Further, I must assume 1/2 of dogs are male (not to mean that each dog is 1/2 male). And the psychology of selecting pets does not matter.

What problem statements are others using?

To Xriq of 4.16

Very well said.

If Monty doesn't know, his action cannot guide the player. He cannot even tell the Player the answer because he doesn't know it.

Gotta stop!!!! Sure I will!!!!

By the way, when I say "pulling a fast one" I didn't mean it to come across that way. You were simplifying for example.

Still: you can't really toss those "monty finds it" chances out. They affect the overall game odds. Basically, the game's stacked against you if Monty's guessing. (Or they're stacked in your favor if you win when he hits the money. Where you go if the game is reset, my head doesn't want to go there yet.)

Reply to Xriq, Esmay various posts.

Monty Problem and Void games.

I can't consider a "void" game as anything except a loss for the Player. If he leaves without the Prize he has lost.

To assume he might get a "consolation" i.e. a chance to play again, seems a distraction.

Never-the-less:
+++++++++++++++++++++++++++++++++++++++++++++++++++++
If a 'void' does lead to a replay his chance of a win is NOW what it was at the start.

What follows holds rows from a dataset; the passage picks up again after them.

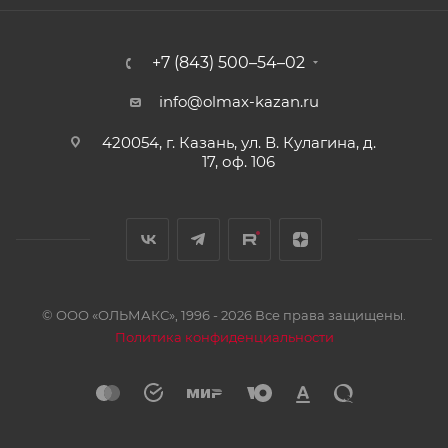
+7 (843) 500–54–02
info@olmax-kazan.ru
420054, г. Казань, ул. В. Кулагина, д.
17, оф. 106
© ООО «ОЛЬМАКС», 1996 - 2026 Все права защищены.
Политика конфиденциальности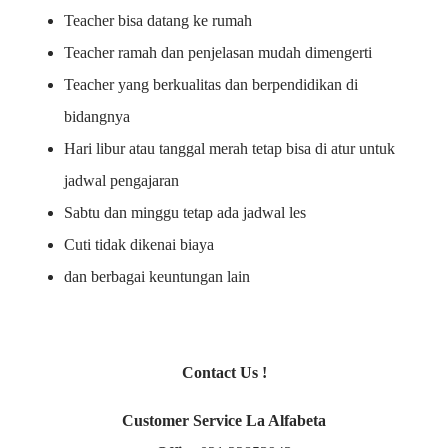
Teacher bisa datang ke rumah
Teacher ramah dan penjelasan mudah dimengerti
Teacher yang berkualitas dan berpendidikan di
bidangnya
Hari libur atau tanggal merah tetap bisa di atur untuk
jadwal pengajaran
Sabtu dan minggu tetap ada jadwal les
Cuti tidak dikenai biaya
dan berbagai keuntungan lain
Contact Us !
Customer Service La Alfabeta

Avoid this logic: a second game (or a third, or) will improve his chances. It arises from the idea that he has some chance to win in each game; therefore when he plays more games those chances must accumulate.*

They don't! Or this would be valid too: "he has some chance to lose in each game, so, as he plays more games, the chance to lose rises to 100%.
+++++++++++++++++++++++++++++++++++++++++++++++++++
Notes:
* The consolation replay scheme is quite distinct from just playing the game repeatedly. When you do that sometimes the Player wins but he NEVER loses because he just plays again.

Repeatedly would be like a night of Poker with one Player allowed to bet play money while the others use real $$$.

++++++++++++++++++++++++++++++++++++++++++++++++++
I sense that we agree now. Perhaps! Many of the posts are difficult to parse.

Yes, XRLQ is right. It's quibbling whether you say you "throw out" or declare a "loss" if Monty finds the money. The fact is that if you find yourself in a situation where Monty is PURELY GUESSING and he HAPPENS to open an empty door, in THAT MOMENT (not before), your odds are 50/50.

This is, I confess, even more counter-intuitive than the original problem.

But I can explain it like the original problem in a way that might make sense.

Make it ten doors. You pick one. Monty opens one--empty. Opens another--empty. Opens another--empty. By pure random chance, he's totally and completely guessing, he enver opens the door with the money, until you're finally left with two doors. Your first pick, and the one left.

Get your mind around this: every time he opens a door and it's empty, the odds go up that your door has the money. 1 in 10... 1 in 9... 1 in 8... 1 in 7... 1 in 6.... 5... 4...3... down to 1 in 2.

Note that at the start of the game, your odds were 1 in 10. It's a lousy game and no fun to play because you'll almost always lose. But it illustrates (once again counterintuitive) point.